Die neuen Wirkstoffe wurden im Rahmen der klinischen Studien entweder monatlich oder einmal alle zwei Monate ins Auge gespritzt. Um diese aufwändige Behandlung zu vereinfachen, wird derzeit auch an gentherapeutischen Ansätzen zur Drosselung des Komplementsystems geforscht. „Therapeutische Nukleinsäuren können in einem einmaligen mikrochirurgischen Eingriff in das Auge eingebracht werden“, sagt Holz. Ein entsprechender Wirkstoff befindet sich ebenfalls bereits in der Phase 2 der klinischen Erprobung.
Die Zulassung eines ersten Komplementinhibitors ist im kommenden Jahr möglich. Wenn diese Hürde genommen sei, so Holz, könne in einem nächsten Schritt auch die Anwendung in früheren AMD-Stadien geprüft werden – möglicherweise lasse sich so das Voranschreiten der Erkrankung noch vor den ersten Sehverlusten verhindern.
Als typische Alterserkrankung zählt die AMD zu denjenigen Krankheiten, deren Häufigkeit mit dem demographischen Wandel deutlich zunimmt. Im Verlauf der Erkrankung gehen die Sehzellen in der Mitte der Augennetzhaut nach und nach zugrunde. Betroffen ist dabei hauptsächlich die so genannte Makula, der Bereich des schärfsten Sehens. Patientinnen und Patienten mit AMD sind daher immer weniger dazu in der Lage, beispielsweise Gesichter zu erkennen oder zu lesen.

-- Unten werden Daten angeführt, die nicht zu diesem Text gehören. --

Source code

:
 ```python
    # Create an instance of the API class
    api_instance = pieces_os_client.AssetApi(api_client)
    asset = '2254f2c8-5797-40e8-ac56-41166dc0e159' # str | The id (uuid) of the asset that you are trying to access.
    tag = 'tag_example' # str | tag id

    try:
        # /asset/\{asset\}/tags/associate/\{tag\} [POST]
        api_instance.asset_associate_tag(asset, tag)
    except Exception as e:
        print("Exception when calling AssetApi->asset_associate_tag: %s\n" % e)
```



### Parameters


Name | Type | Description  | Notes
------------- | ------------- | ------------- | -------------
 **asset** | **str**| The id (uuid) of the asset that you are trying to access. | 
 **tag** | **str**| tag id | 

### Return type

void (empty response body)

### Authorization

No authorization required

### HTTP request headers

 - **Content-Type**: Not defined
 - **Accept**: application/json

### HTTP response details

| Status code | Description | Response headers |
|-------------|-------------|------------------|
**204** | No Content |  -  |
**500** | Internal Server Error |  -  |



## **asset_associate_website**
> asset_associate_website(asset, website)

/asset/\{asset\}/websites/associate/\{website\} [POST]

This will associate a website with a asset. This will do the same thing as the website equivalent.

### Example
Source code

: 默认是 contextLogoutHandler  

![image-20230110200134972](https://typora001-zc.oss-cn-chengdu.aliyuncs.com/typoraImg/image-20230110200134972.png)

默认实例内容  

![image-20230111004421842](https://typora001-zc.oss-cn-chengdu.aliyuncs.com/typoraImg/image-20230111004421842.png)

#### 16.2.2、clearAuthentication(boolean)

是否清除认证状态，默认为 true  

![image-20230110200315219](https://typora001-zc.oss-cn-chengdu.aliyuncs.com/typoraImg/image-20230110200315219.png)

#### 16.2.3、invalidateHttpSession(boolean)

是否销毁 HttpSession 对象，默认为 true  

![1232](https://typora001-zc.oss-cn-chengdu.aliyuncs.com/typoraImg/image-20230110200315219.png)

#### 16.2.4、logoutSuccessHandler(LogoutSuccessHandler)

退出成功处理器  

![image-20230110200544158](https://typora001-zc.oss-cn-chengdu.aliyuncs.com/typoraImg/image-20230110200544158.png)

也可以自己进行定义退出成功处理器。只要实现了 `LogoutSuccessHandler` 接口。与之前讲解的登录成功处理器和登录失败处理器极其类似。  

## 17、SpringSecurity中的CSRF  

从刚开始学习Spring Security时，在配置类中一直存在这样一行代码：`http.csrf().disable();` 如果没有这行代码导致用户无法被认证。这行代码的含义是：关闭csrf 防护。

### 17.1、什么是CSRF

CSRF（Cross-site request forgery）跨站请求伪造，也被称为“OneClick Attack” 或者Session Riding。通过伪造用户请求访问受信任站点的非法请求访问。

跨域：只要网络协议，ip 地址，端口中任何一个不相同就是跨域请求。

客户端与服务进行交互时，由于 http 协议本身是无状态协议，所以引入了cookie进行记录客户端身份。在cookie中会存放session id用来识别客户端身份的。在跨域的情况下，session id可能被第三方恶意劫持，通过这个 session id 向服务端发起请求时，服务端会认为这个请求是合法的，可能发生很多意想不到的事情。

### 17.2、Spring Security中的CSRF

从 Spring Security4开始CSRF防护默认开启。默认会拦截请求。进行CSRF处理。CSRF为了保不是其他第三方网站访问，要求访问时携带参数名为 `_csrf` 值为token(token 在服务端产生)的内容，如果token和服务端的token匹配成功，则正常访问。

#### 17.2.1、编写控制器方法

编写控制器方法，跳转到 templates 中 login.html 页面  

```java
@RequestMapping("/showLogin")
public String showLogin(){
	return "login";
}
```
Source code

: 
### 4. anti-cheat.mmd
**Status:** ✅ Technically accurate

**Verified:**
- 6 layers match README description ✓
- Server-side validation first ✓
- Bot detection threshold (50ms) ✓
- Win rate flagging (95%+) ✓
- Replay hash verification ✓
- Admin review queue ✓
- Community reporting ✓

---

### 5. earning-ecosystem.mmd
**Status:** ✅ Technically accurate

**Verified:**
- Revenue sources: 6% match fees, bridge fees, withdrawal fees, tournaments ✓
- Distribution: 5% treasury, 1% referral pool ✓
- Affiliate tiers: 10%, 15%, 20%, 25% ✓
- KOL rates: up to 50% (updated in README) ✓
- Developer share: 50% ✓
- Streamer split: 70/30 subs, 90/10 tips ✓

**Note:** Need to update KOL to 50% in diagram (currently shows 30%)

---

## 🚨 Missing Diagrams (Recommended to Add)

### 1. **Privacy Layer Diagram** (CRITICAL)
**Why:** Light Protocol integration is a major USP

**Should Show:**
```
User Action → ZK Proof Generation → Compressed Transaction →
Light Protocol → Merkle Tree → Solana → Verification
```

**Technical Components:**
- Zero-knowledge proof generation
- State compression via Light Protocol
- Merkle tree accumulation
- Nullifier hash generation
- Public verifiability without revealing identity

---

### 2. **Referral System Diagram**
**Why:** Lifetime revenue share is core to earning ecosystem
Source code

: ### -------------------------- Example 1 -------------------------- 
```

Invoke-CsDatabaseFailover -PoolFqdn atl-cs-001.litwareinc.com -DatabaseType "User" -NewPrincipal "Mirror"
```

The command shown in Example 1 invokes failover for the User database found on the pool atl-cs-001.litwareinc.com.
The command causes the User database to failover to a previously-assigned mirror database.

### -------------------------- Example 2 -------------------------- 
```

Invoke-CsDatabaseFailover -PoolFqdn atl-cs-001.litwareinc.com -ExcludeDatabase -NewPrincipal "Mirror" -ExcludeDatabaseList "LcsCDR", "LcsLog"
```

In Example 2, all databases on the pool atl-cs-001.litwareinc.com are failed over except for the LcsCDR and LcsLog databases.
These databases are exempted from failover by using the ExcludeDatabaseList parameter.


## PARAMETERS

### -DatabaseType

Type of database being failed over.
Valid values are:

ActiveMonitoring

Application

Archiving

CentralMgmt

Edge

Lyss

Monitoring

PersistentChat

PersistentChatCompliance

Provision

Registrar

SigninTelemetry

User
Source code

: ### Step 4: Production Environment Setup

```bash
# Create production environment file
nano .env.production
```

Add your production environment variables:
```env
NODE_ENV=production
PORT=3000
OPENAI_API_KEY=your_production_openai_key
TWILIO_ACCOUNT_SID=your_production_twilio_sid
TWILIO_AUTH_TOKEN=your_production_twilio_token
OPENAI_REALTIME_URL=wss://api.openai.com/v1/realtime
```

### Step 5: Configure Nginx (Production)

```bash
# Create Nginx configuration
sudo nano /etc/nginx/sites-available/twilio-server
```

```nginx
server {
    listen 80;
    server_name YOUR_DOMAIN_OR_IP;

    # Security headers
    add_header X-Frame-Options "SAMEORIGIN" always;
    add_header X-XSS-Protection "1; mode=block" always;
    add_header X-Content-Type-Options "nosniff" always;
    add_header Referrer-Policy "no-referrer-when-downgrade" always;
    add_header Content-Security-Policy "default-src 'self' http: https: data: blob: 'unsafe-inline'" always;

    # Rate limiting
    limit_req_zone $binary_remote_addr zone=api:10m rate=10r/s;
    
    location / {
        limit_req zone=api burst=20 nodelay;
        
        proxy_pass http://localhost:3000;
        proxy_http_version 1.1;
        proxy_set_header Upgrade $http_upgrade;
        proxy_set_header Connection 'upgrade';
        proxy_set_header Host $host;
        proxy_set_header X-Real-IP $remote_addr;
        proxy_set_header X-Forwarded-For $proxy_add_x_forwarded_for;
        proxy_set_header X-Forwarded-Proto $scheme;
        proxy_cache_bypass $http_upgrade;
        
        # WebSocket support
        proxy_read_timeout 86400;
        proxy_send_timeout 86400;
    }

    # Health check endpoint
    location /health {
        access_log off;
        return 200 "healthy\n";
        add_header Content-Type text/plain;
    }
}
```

DOG: Forschung – Lehre – Krankenversorgung
Die DOG ist die medizinisch-wissenschaftliche Fachgesellschaft für Augenheilkunde in Deutschland. Sie vereint unter ihrem Dach mehr als 8.000 Mitglieder, die augenheilkundlich forschen, lehren und behandeln. Wesentliches Anliegen der DOG ist es, die Forschung in der Augenheilkunde zu fördern: Sie unterstützt wissenschaftliche Projekte und Studien, veranstaltet Kongresse und gibt wissenschaftliche Fachzeitschriften heraus. Darüber hinaus setzt sich die DOG für den wissenschaftlichen Nachwuchs in der Augenheilkunde ein, indem sie zum Beispiel Stipendien vor allem für junge Forscherinnen und Forscher vergibt. Gegründet im Jahr 1857 in Heidelberg ist die DOG die älteste augenärztliche Fachgesellschaft der Welt und die älteste fachärztliche Gesellschaft Deutschlands.